Family temperament: Anger is inherent in the family temperament. Parents are the role models for children. If the children see their parents react with anger they pick it up and start modelling their own behaviour accordingly. If the children find that older family members routinely use anger to control other family members, they decide that it is the best tool to get things done their way. If adults display a temper and use it to get children to comply or spouses to listen it is more common for young children to feel that the ideal way to get mom or dad to comply with their wants is to throw a tantrum. The parents or the elder members have to realise that while anger may be one way to gain control in the short-term, it always backfires and destroys relationships in the long-term.

Displaced anger: In many families, it is common for the parents, especially the father, who has had a rough day at work to carry their frustrations on the way home. They bring their anger home and react to other family members with unprovoked hostility and abuse. This happens because they know that it is safer to vent with people who will not abandon them. Family members stick by you, even if you get angry. Unfortunately, long-term and chronic venting at loved ones will break down the trust and a feeling of safety between the family members.

Failure to manage anger is a real problem. A family has to realise that it is indeed an issue with a member or more than one member when it is too frequent or chronic, too intense – as in rage, impairs health, affects performance at work, school, or leisure time, undermines relationships and hinders personal and spiritual growth of the members. Since anger is a reaction to stress, people with anger problems are at greater risk for stress-related physical problems such as high blood pressure, heart attacks, sleep and eating disorders and feelings of fatigue.

Here are a couple of tips to manage anger constructively:

  • Learn to understand your own anger and other responses. Only you can do something about them. Recognise when you’re ‘reacting’ rather than ‘thinking’ – the first step toward choosing a different response. There are four common instinctual reactions. Think about which ones are most typical for you and your family members. What do you do when you get upset?
  • Take responsibility for what is in your control. Be responsible for your thoughts, emotions, behaviours and other reactions. Don’t blame others for them. A blame game has only losers, no winners at all.
  • Be objective. ‘Step back’ in your mind and interpret events as accurately and objectively as you can. Look for the difference between your view of an event and the event itself. Exaggerated negative interpretations create unnecessary anger.
  • Avoid striking back. When you feel angry, you might find yourself attacking right back. Even when don’t act on the urge to physically strike out, you may let loose words that escalate into full-fledged name-calling or a shouting match.
  • Mind your language. Don’t use expletives and labels. They will all lead to further anger and stress. At times the wrong words used could make a mark on the other individual’s mind forever.
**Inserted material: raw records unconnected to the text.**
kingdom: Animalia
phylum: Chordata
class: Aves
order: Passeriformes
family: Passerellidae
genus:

However, if you are the type that expresses anger passively, or are dealing with someone who is angry in a passive way, at times out of exhaustion, it would not serve the purpose either. Here are a few things to do:

Don’t give in. Giving in is a bad idea. The trouble with giving in is that later you feel resentful, the problem remains unsolved, and the person who has evoked this reaction in you feels victorious. They will just keep pushing, asking for more as they try to find out where the limit is. Resentment grows until ultimately you have taken more than you can bear and strike back without thinking of the consequences.

Don’t shut down. Sometimes when you are too angry or the family member is too angry with you, it is difficult to think straight. There is helplessness and a feeling that nothing can do to make things better.

Don’t Break off. Sometimes an instinctual reaction is to throw up your hands and emotionally break off your relationship with the angry person. This may lead to silence and cold vibes between family members. The emotional costs are great and instead of finding a way to work together, you’re pushed apart.

An increasingly complex family dynamics and hectic life means that anger in the family can never really go away. There will be occasions when things will heat up. It would be a wonderful idea if the family could lay down certain rules for the member experiencing anger at any given time. They could

  • Find safe and healthy ways to vent their anger. Find alternative outlets for the pressure that builds up through the day. Exercise, sports, and physical activities, meditation, relaxation training, and healthy diets will ensure a much more powerful buffer to stress.
  • Give themselves more time to get home on a bad day or ask family members for a few moments alone to detox the day’s stress.
  • Increase social support network.
  • Seek professional help. There’s absolutely no shame in it. After all, for every angry individual, working on your anger is a way of showing that you care for your family.